Products that hold a 510(k) clearance “are typically a nice piece to add to your grouping of products,” but don’t generate the excitement of a game-changing device in a high-need area of healthcare, Norris told us. Prospective acquirers want the companies that make these devices to prove their salability, build up their sales force, win reimbursement and ramp up revenue before being considered for acquisition.
“They have to prove that the dogs are eating the dog food,” Norris explained. “Acquirers out there are so [earnings-per-share]-focused, these public companies, that they don’t want to acquire companies that they have to put a lot of money into unless they’re game-changers.”

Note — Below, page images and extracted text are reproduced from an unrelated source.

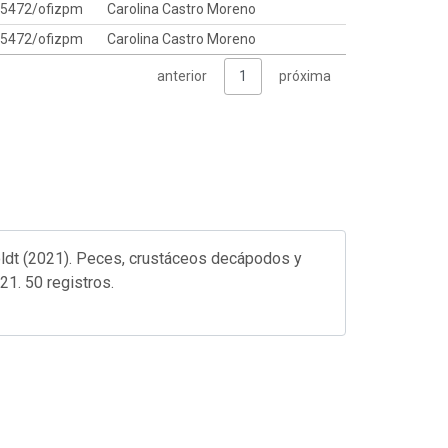
15472/ofizpm
Carolina Castro Moreno
15472/ofizpm
Carolina Castro Moreno
anterior
1
próxima
oldt (2021). Peces, crustáceos decápodos y
1. 50 registros.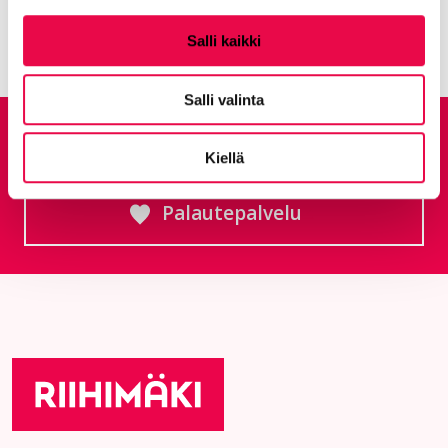
Kaikki artikkelit:
Ajankohtaista
Salli kaikki
Salli valinta
Anna palautetta
Kiellä
Palautepalvelu
Siirtyy ulkoiselle sivust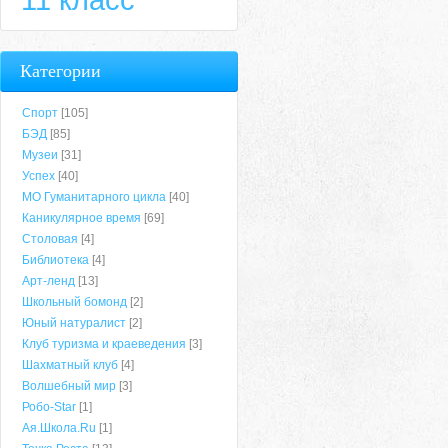
Категории
Спорт
[105]
БЭД
[85]
Музеи
[31]
Успех
[40]
МО Гуманитарного цикла
[40]
Каникулярное время
[69]
Столовая
[4]
Библиотека
[4]
Арт-ленд
[13]
Школьный бомонд
[2]
Юный натуралист
[2]
Клуб туризма и краеведения
[3]
Шахматный клуб
[4]
Волшебный мир
[3]
Робо-Star
[1]
Ая.Школа.Ru
[1]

“The bigger guys want growth. They want something that’s growing faster than their core business,” agreed Mike Matson, senior equity research analyst at Needham & Co. in Boston. “If they’re growing at 5%, they probably want something to grow at 10%-plus.”

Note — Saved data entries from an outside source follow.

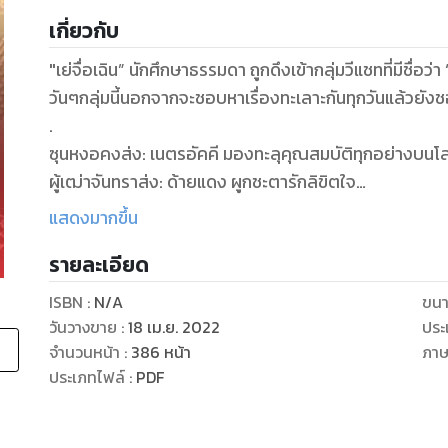
เกี่ยวกับ
"เย่จื่อเฉิน” นักศึกษาธรรมดา ถูกดึงเข้ากลุ่มวีแชทที่มีชื่อว่า
วันๆกลุ่มนี้นอกจากจะชอบหาเรื่องทะเลาะกันทุกวันแล้วยังชอ
.
ซุนหงอคงส่ง: เนตรอัคคี มองทะลุคุณสมบัติทุกอย่างบนโ
ผู้เฒ่าจันทราส่ง: ด้ายแดง ผูกชะตารักลิขิตใจ
ไท่ซางเหล่าจวินส่ง: ยาวิเศษ ปลุกชีวิต ถึงแม้ใกล้ตาย หาก
แสดงมากขึ้น
.
รายละเอียด
แต่ทุกอย่างย่อมมีข้อแลกเปลี่ยน!
พวกเทพเองก็ต้องการของวิเศษจากโลกมนุษย์เช่นกัน (สิ่งนั
ISBN :
N/A
ขนา
วันวางขาย
:
18 เม.ย. 2022
ประ
นั่นเลยทำให้เขาได้กลายเป็นสหายและพ่อค้าแลกเปลี่ยนสิน
จำนวนหน้า
:
386
หน้า
ภา
ทว่าเหตุผลแท้จริงที่ทำให้เขาถูกดึงเข้ากลุ่มมานั้นยังคงเป็นป
ประเภทไฟล์
:
PDF
.
ยิ่งเย่จื่อเฉินอยู่ในกลุ่มนี้ไปเรื่อยๆ ก็ยิ่งเข้าใกล้คำว่า ‘เท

Venture-backed M&A has been roaring ahead, with five deals announced from July to mid-August and 11 year-to-date, including four undisclosed agreements, according to Norris. Deals that have been made public include bids for TVA Medical by Becton Dickinson; ReCor Medical by Otsuka Holdings; and Claret Medical, Cryterion Medical and Veniti, all three by Boston Scientific.
“It seems like it’s second half of the year loaded for venture-backed M&A,” Norris said. “We’re already at 11 and that bodes well for them hitting the mid-teens mark, which would make it a very solid year and put them in the middle of where we’ve seen activity over the last five years.”
Larger players are willing to place an earlier bet on early-stage companies with very promising technologies, but if the targets are willing to wait longer for an acquisition, they can fetch a much higher price. Among public companies, the wait-for-it trend has become a drag on medtech M&A, according to Matson.
He sees some smaller public companies’ sky-high valuations giving would-be acquirers pause and expects the number of M&A deals in 2018 and their dollar volume to decline compared with 2017 because of it.
Counting veterinary devices, two deals of more than $1 billion have been announced for 2018, Zoetis’ pending acquisition of Abaxis for $1.7B and ICU Medical’s $2.7 billion bid for Smiths Medical. As of June 30, there were 102 deals totaling $9.5 billion; at that pace, Matson estimated a total of 207 deals worth $19.3 billion in 2018, compared with 242 deals worth a collective $45.5 billion last year – which would make this year the one with the lowest number of deals since 2002 and the lowest dollar volume of deals since 2011.
Public companies’ multiples influence private companies’ valuations, even if they’re not exactly in sync, Matson has found. “That may become a more fertile ground for M&A, because they’re not as expensive and there are a lot of private things out there that can get acquired,” he said.
Medtech market-watchers are wondering when Medtronic and Abbott, quiet since their major acquisitions in 2015 and 2017, will jump back in the game.
“When one of the big acquirers is quiet, that gives them more of an opportunity to look for what they want to add to their portfolio and maybe at a price that fits with what they see as value at this point,” Norris said. “If you have less potential acquirers, it’s harder for companies to get bids to bump up the price.”